Небо на востоке посветлело, и в сером полумраке уже можно было различить отдельные былинки травы, сгибающиеся под тяжестью тускло мерцающих капель росы.
Элеонора Бринтон, бывшая жительница Земли, некогда богатая, высокомерная и избалованная девушка с нью-йоркской Парк-авеню, зябко кутаясь под грубым плащом воина, лежала на вершине поросшего травой холма и сладострастно прижималась щекой к плечу горианского разбойника - своего повелителя и полновластного хозяина.
Я приподняла голову и заглянула в глаза Раску. Он ответил мне долгим, внимательным взглядом.
- Как получилось, что я так привязался к тебе? - задумчиво сказал он.
- Я люблю вас, хозяин, - прошептала я. - Люблю!
- А я тебя презираю, - ответил он.
Я рассмеялась; слезы снова навернулись мне на глаза.
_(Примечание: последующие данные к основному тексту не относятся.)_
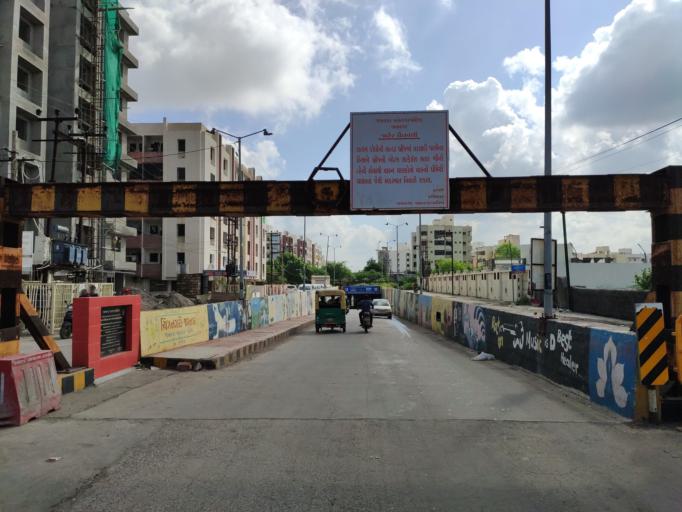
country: IN
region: Gujarat
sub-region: Jamnagar
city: Jamnagar
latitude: 22.4607
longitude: 70.0384
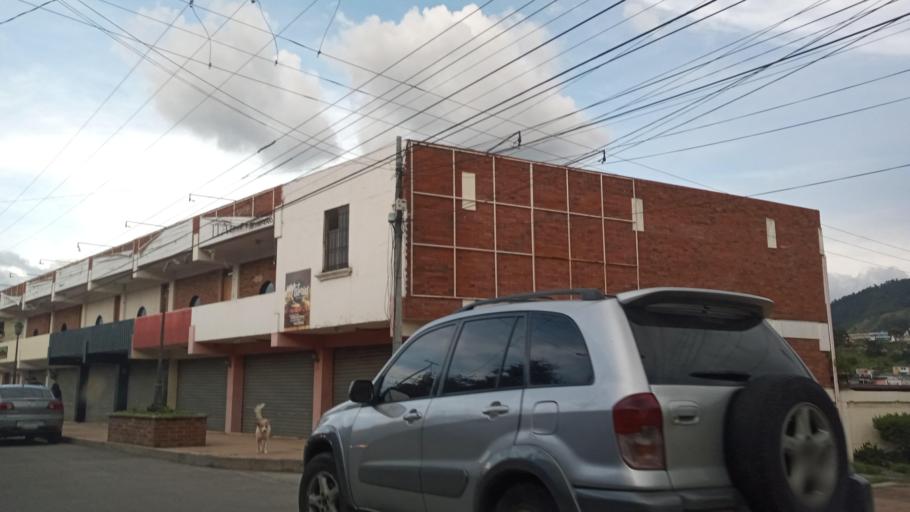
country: GT
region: Quetzaltenango
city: Quetzaltenango
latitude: 14.8377
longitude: -91.5120
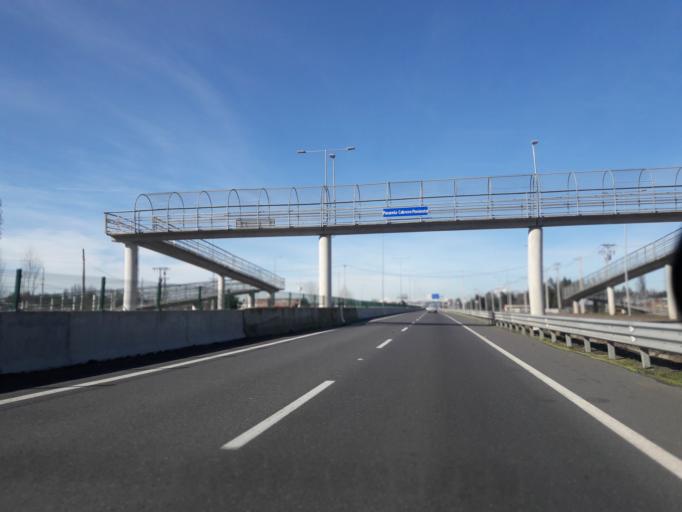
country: CL
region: Biobio
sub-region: Provincia de Biobio
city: Cabrero
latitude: -37.0340
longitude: -72.4174
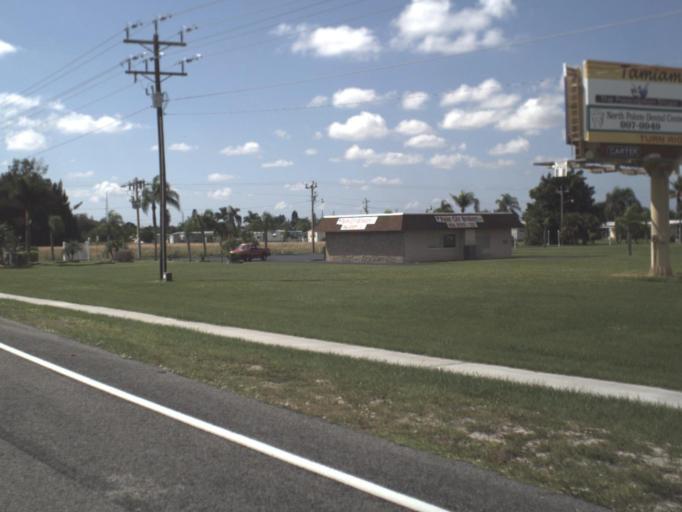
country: US
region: Florida
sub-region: Lee County
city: Palmona Park
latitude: 26.7033
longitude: -81.9002
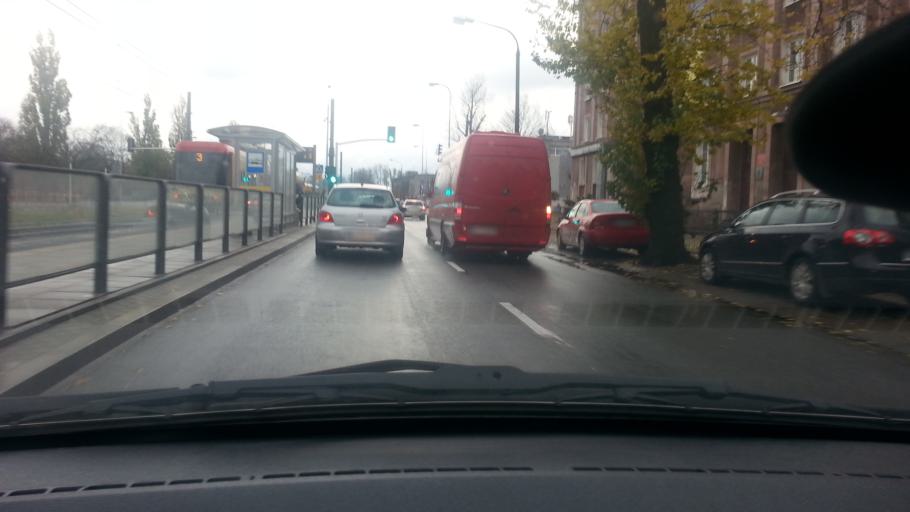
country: PL
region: Masovian Voivodeship
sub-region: Warszawa
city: Targowek
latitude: 52.2789
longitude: 21.0271
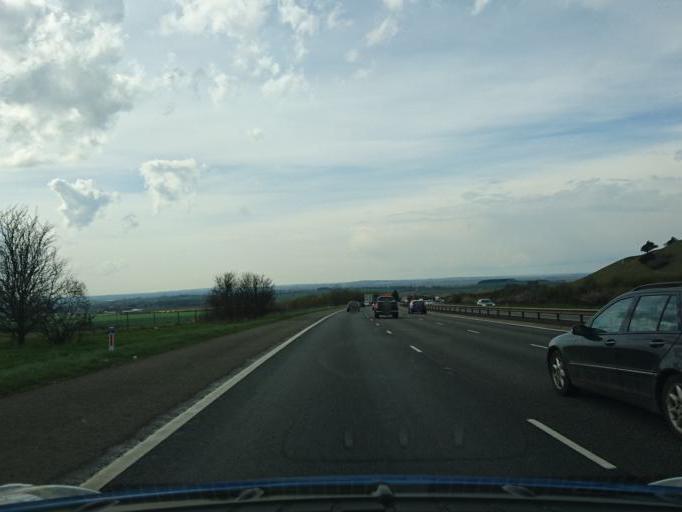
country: GB
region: England
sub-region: Buckinghamshire
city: Stokenchurch
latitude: 51.6636
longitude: -0.9486
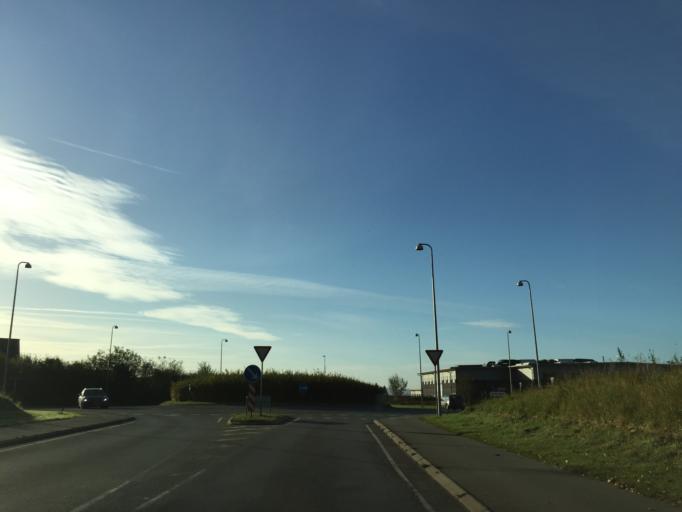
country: DK
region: Central Jutland
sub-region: Skanderborg Kommune
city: Skanderborg
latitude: 56.0481
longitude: 9.9197
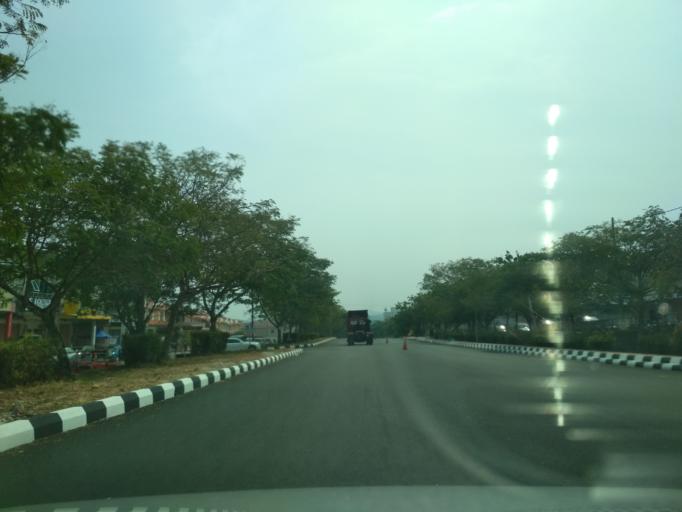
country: MY
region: Kedah
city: Kulim
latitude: 5.3707
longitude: 100.5659
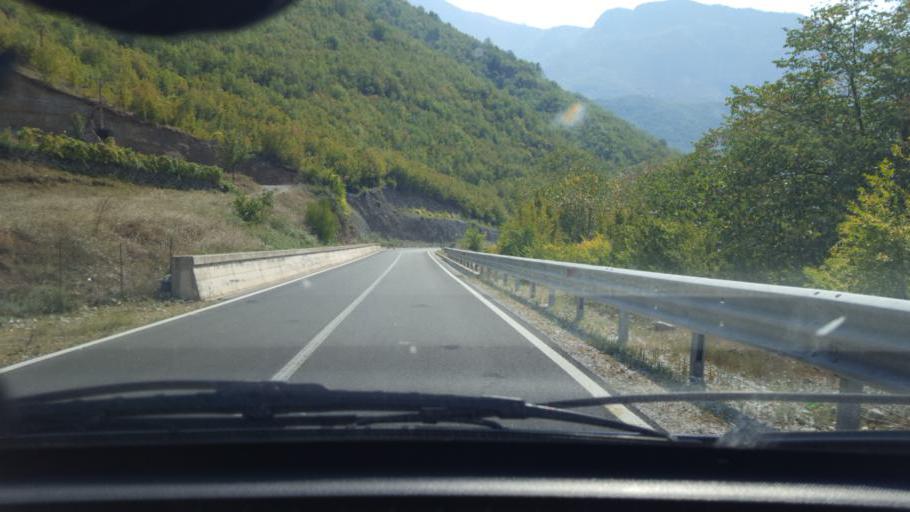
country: AL
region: Shkoder
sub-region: Rrethi i Malesia e Madhe
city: Kastrat
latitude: 42.4388
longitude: 19.5385
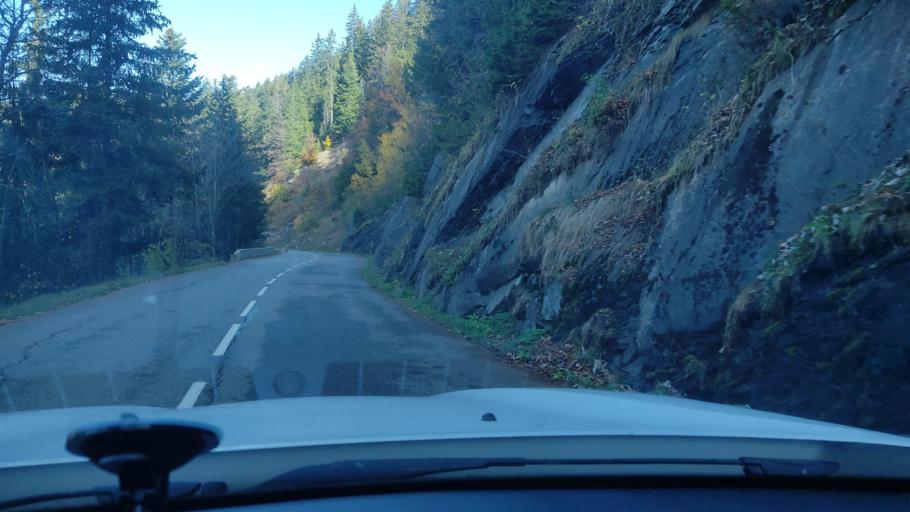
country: FR
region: Rhone-Alpes
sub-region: Departement de la Savoie
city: Villargondran
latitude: 45.2235
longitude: 6.3334
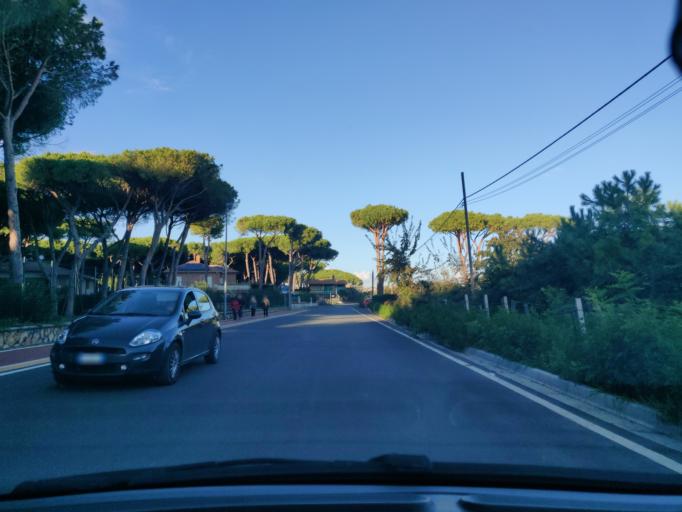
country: IT
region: Latium
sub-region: Provincia di Viterbo
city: Tarquinia
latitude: 42.2156
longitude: 11.7105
- И тем не менее, - продолжал он, - с тех пор как я впервые увидел тебя в невольничьей клетке в Ко-ро-ба, я не мог тебя забыть. Меня неотступно преследовало желание ощутить тебя в своих объятиях.
- Я - ваша, хозяин, - пробормотала я. - Я полностью принадлежу вам. Полностью и безоговорочно. Я - ваша рабыня. Ваша беспомощная, во всем подвластная рабыня!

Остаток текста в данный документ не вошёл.